Video Emerges as Killer Social App, Everyone Chasing TikTok

Meta and Snap both appear to have re-focused their social media strategies on video, leading to speculation they’re chasing TikTok, famously the U.S.’s “most downloaded app of 2021,” which at 94 million handily topped the 64 million of the second most popular, Meta’s Instagram. Meta CEO Mark Zuckerberg told analysts last week that even though Instagram’s Reels is the company’s most rapidly growing format, “we also have a competitor that is compounding at a pretty quick rate, too.” ByteDance’s TikTok, Zuckerberg said, “continues to grow at quite a fast rate off of a very large base.”

Meta launched Instagram’s video-friendly Reels in August 2020 as a way to compete against TikTok, adding a version of it to Facebook in September. While Meta has yet to break out Reels usage, The Wall Street Journal writes that “outside research shows it is falling farther behind TikTok in the battle for younger users. In 2021, TikTok reached 63 percent of Americans between the ages of 12 and 17 weekly, up from 50 percent a year prior, according to a November survey by Forrester. Instagram, meanwhile, declined from 61 percent in 2020 to 57 percent in 2021.”

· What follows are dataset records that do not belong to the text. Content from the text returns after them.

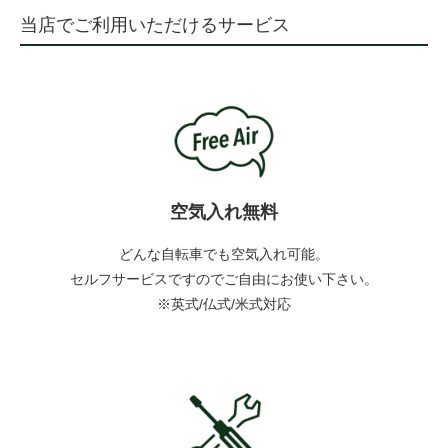
当店でご利用いただけるサービス
空気入れ無料
どんな自転車でも空気入れ可能。
セルフサービスですのでご自由にお使い下さい。
※英式/仏式/米式対応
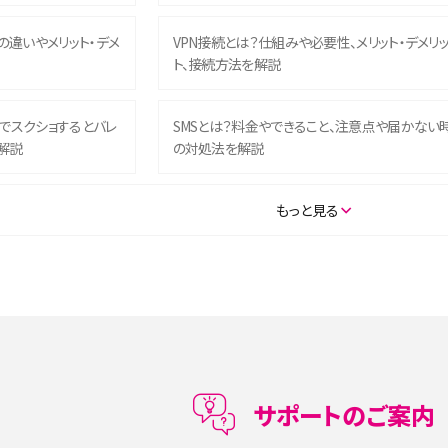
との違いやメリット・デメ
VPN接続とは？仕組みや必要性、メリット・デメリ
ト、接続方法を解説
ム）でスクショするとバレ
SMSとは？料金やできること、注意点や届かない
解説
の対処法を解説
SE（第3世代）の違いは？サ
iPhone 16eとiPhone 14を徹底比較！スペック・
もっと見る
説
能の違いをわかりやすく紹介
5の違いは？カメラ・スペッ
iPhoneの機種変更のやり方は？事前準備・手順
データ移行方法をわかりやすく解説
メリット・デメリット、お
高校生にスマホ制限は必要？所持率やメリット・
メリットを詳しく紹介
サポートのご案内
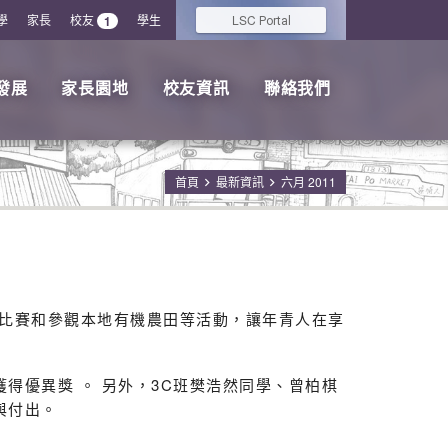
學
家長
校友
學生
LSC
1
Portal
發展
家長園地
校友資訊
聯絡我們
首頁
最新資訊
六月 2011
比賽和參觀本地有機農田等活動，讓年青人在享
得優異獎 。 另外，3C班樊浩然同學、曾柏棋
與付出。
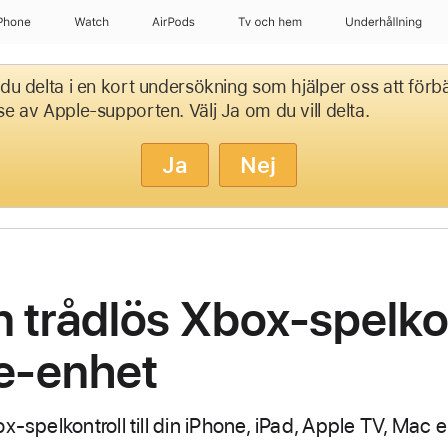
Phone
Watch
AirPods
Tv och hem
Underhållning
du delta i en kort undersökning som hjälper oss att förbä
se av Apple-supporten. Välj Ja om du vill delta.
Ja
Nej
 trådlös Xbox-spelkont
e-enhet
x-spelkontroll till din iPhone, iPad, Apple TV, Mac e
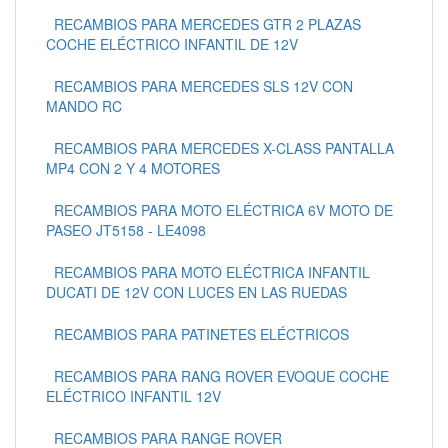
RECAMBIOS PARA MERCEDES GTR 2 PLAZAS
COCHE ELÉCTRICO INFANTIL DE 12V
RECAMBIOS PARA MERCEDES SLS 12V CON
MANDO RC
RECAMBIOS PARA MERCEDES X-CLASS PANTALLA
MP4 CON 2 Y 4 MOTORES
RECAMBIOS PARA MOTO ELÉCTRICA 6V MOTO DE
PASEO JT5158 - LE4098
RECAMBIOS PARA MOTO ELÉCTRICA INFANTIL
DUCATI DE 12V CON LUCES EN LAS RUEDAS
RECAMBIOS PARA PATINETES ELÉCTRICOS
RECAMBIOS PARA RANG ROVER EVOQUE COCHE
ELÉCTRICO INFANTIL 12V
RECAMBIOS PARA RANGE ROVER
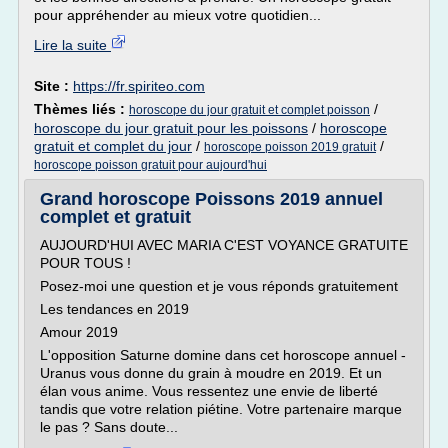
pour appréhender au mieux votre quotidien...
Lire la suite
Site :
https://fr.spiriteo.com
Thèmes liés :
/
horoscope du jour gratuit et complet poisson
horoscope du jour gratuit pour les poissons
/
horoscope
gratuit et complet du jour
/
/
horoscope poisson 2019 gratuit
horoscope poisson gratuit pour aujourd'hui
Grand horoscope Poissons 2019 annuel
complet et gratuit
AUJOURD'HUI AVEC MARIA C'EST VOYANCE GRATUITE
POUR TOUS !
Posez-moi une question et je vous réponds gratuitement
Les tendances en 2019
Amour 2019
L'opposition Saturne domine dans cet horoscope annuel -
Uranus vous donne du grain à moudre en 2019. Et un
élan vous anime. Vous ressentez une envie de liberté
tandis que votre relation piétine. Votre partenaire marque
le pas ? Sans doute...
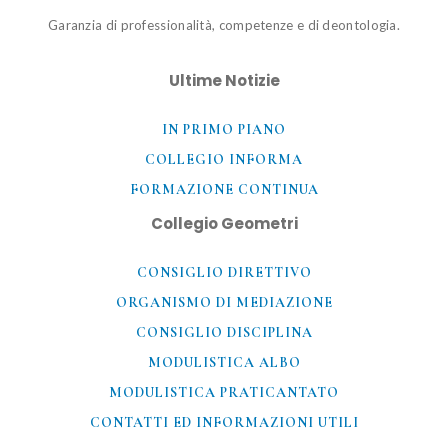
Garanzia di professionalità, competenze e di deontologia.
Ultime Notizie
IN PRIMO PIANO
COLLEGIO INFORMA
FORMAZIONE CONTINUA
Collegio Geometri
CONSIGLIO DIRETTIVO
ORGANISMO DI MEDIAZIONE
CONSIGLIO DISCIPLINA
MODULISTICA ALBO
MODULISTICA PRATICANTATO
CONTATTI ED INFORMAZIONI UTILI​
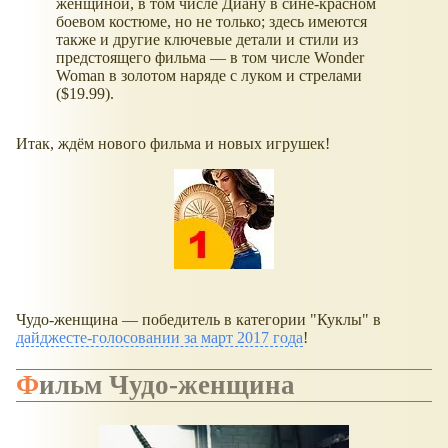
женщиной, в том числе Диану в сине-красном
боевом костюме, но не только; здесь имеются
также и другие ключевые детали и стили из
предстоящего фильма — в том числе Wonder
Woman в золотом наряде с луком и стрелами
($19.99).
Итак, ждём нового фильма и новых игрушек!
Чудо-женщина — победитель в категории "Куклы" в
дайджесте-голосовании за март 2017 года
!
Фильм
Чудо-женщина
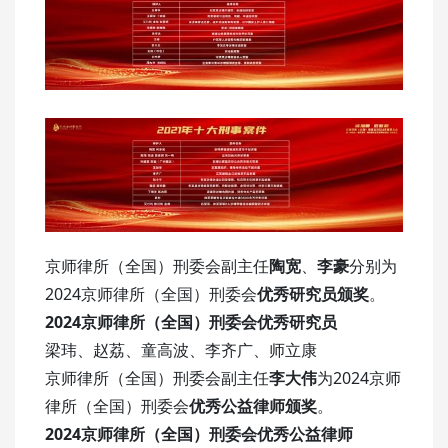
京师律所（全国）刑委会副主任
陶宽
、
李豪
分别为
2024京师律所（全国）刑委会
优秀研究员颁奖
。
2024京师律所（全国）刑委会优秀研究员
梁玮、赵荔、童高波、李齐广、师立康
京师律所（全国）刑委会副主任
李大伟
为2024京师
律所（全国）刑委会
优秀公益律师颁奖
。
2024京师律所（全国）刑委会优秀公益律师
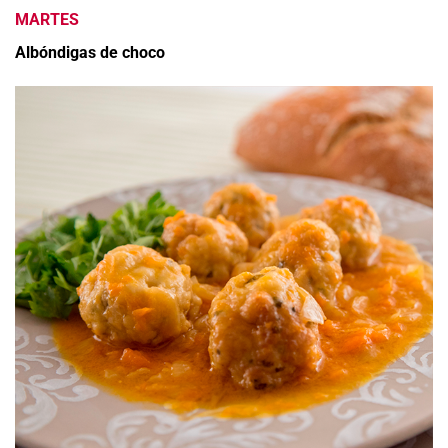
MARTES
Albóndigas de choco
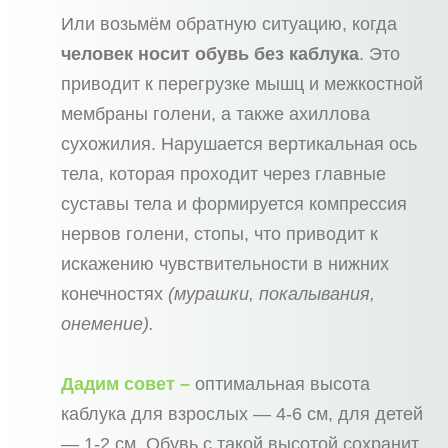
Или возьмём обратную ситуацию, когда
человек носит обувь без каблука
. Это
приводит к перегрузке мышц и межкостной
мембраны голени, а также ахиллова
сухожилия. Нарушается вертикальная ось
тела, которая проходит через главные
суставы тела и формируется компрессия
нервов голени, стопы, что приводит к
искажению чувствительности в нижних
конечностях
(мурашки, покалывания,
онемение).
Дадим совет –
оптимальная высота
каблука для взрослых — 4-6 см, для детей
— 1-2 см. Обувь с такой высотой сохранит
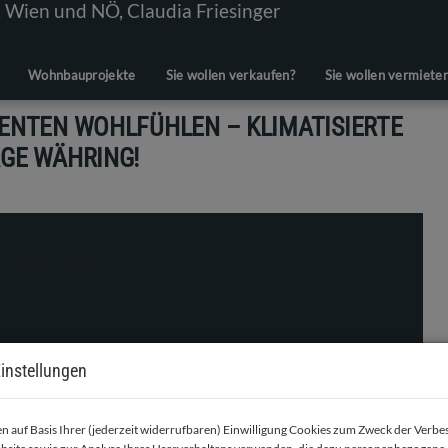
Wohnbauprojekte
Sie wollen verkaufen?
Sie wollen vermiete
IENTEN WOHLFÜHLEN – KLIMATISIERTE
AGE WÄHRING!
instellungen
 auf Basis Ihrer (jederzeit widerrufbaren) Einwilligung Cookies zum Zweck der Verb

While Zuckerberg told analysts Reels is already the fastest-growing user engagement feature on Instagram, and is rapidly scaling on Facebook, “Reels has also begun cannibalizing usage of Instagram and Facebook’s Feed and Stories features — the company’s biggest moneymakers,” WSJ reports.

While The Verge says Snapchat came up with the Stories format of “sharing pictures and videos that disappear,” Snap now “is indicating, along with Facebook, that the future of social media looks more like TikTok.” Snapchat users, according to The Verge, “are increasingly flocking to watch videos on Spotlight, Snapchat’s TikTok rival for viewing viral videos posted by random creators, and its Discover section for premium shows.”

Bloomberg reports that Zuckerberg told employees last week via a company-wide virtual meeting that Meta faced an “unprecedented level of competition” in the social media space “with the rise of TikTok, the rival viral-video platform,” and that “the company is now prioritizing” Reels.

Meta has been able to overtake rivals before, Insider Intelligence principal analyst Debra Aho Williamson pointed out in WSJ, which explores how creators monetize the various features and platforms. “Rolling over Snap was kind of like pushing your little sister down when she’s 1 and you’re 4,” Williamson told WSJ. “TikTok is like your brother after he’s gone through his high-school growth spurt — you can’t push him down that easily.”

Facebook lost a record $251 billion of value on Thursday and remained down as of Monday. Zuckerberg’s personal loss of $30 billion still leaves him with $84 billion, according to CNBC. Since most tech companies compensate employees largely through stock, the situation is sensitive as regards Meta’s rank-and-file employees, according to Bloomberg, which says “Meta is already talking about ways to retain staff amid the stock rout.”